O perito da PF, Marcelo Abdalla, destacou a importância da internet na sociedade contemporânea, mas alertou para a segurança e o uso responsável dos meios virtuais, em especial pelas crianças e adolescentes. Marcelo deu dicas ao público presente alertando para o perigo que existe com uso indiscriminado da internet. “É necessário estabelecer um ambiente de diálogo e confiança mútua entre os pais e filhos. Os pais precisam educar seus filhos e mostrar que na internet, assim como na vida real, existem lugares que as crianças não devem ir. Feito esse ambiente de diálogo, é necessário o acesso supervisionado. Jamais se deve deixar uma criança acessar a internet de forma irrestrita e sozinha”, destacou o perito Marcelo Abdalla.
A coordenadora do Programa RN Vida, Sonali Rosado, disse que pensando em todos os problemas da sociedade moderna que atinge os jovens e as crianças é necessário que se crie políticas públicas voltadas para essa problemática. “É nesse contexto que o RN Vida surge para contribuir, junto com o Proerd, no combate aos crimes que afetam as crianças e adolescentes. Precisamos despertar a sociedade para um tema tão importante e fico feliz em ver esse auditório lotado de pessoas compromissadas com a luta em favor das crianças e adolescentes. Precisamos de mais ações de segurança pública para garantir a proteção de nossas crianças”, afirmou.

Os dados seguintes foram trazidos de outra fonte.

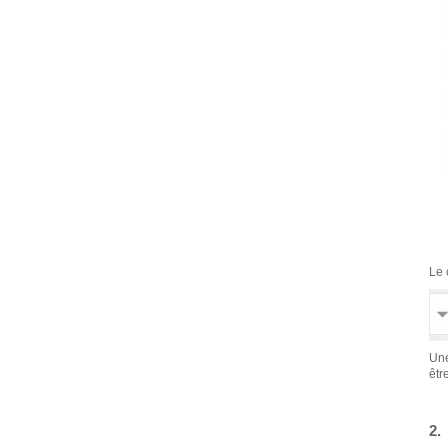
Le 
Une
êtr
2.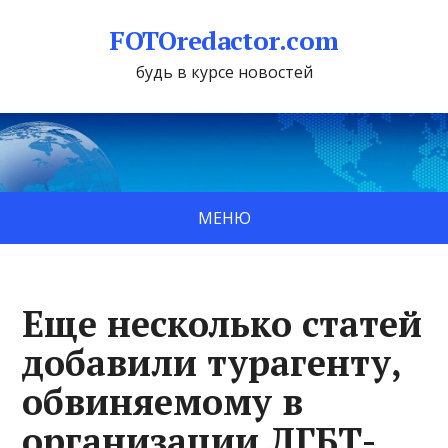
FOTOredactor.com
будь в курсе новостей
МЕНЮ
Еще несколько статей
добавили турагенту,
обвиняемому в
организации ЛГБТ-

Durante o ano de 2013, conta a tenente coronel Margarida Brandão, o Proerd vai desenvolver outras atividades voltadas à comunidade escolar. A primeira ação já se inicia em abril, que é o Segurança Começa na Escola. “Inúmeras instituições, através do RN Vida, Polícia Militar, Polícia Federal, Polícia Civil, Guarda Municipal, essa rede inteira unida em combate às drogas e à violência”, destacou.
O Proerd hoje conta com 210 policiais, distribuídos em 46 municípios no Estado e mais de 500 mil alunos já passaram pela capacitação. “É importante que todos estejam, cada vez mais, unidos nessa luta contra as drogas, pois a cada dia percebemos que a demanda aumenta, o sofrimento também. O Proerd está pronto a ensinar as técnicas de prevenção àquelas pessoas que estejam interessadas em ser colaborador voluntário do programa”, afirmou a tenente coronel Margarida Brandão.
No próximo sábado (23), das 8h às 12h, no Sest/Senat, o Programa Educacional de Resistência às Drogas, estará realizando o II Workshop de Ações Preventivas. Este Workshop foi desenvolvido como iniciativa voltada aos educadores interessados em adquirir conhecimento através das experiências do PROERD, colaborando assim na ampliação da rede de prevenção ao Uso de Drogas e à violência no Estado. A expectativa é que cerca de 200 professores possam ser capacitados.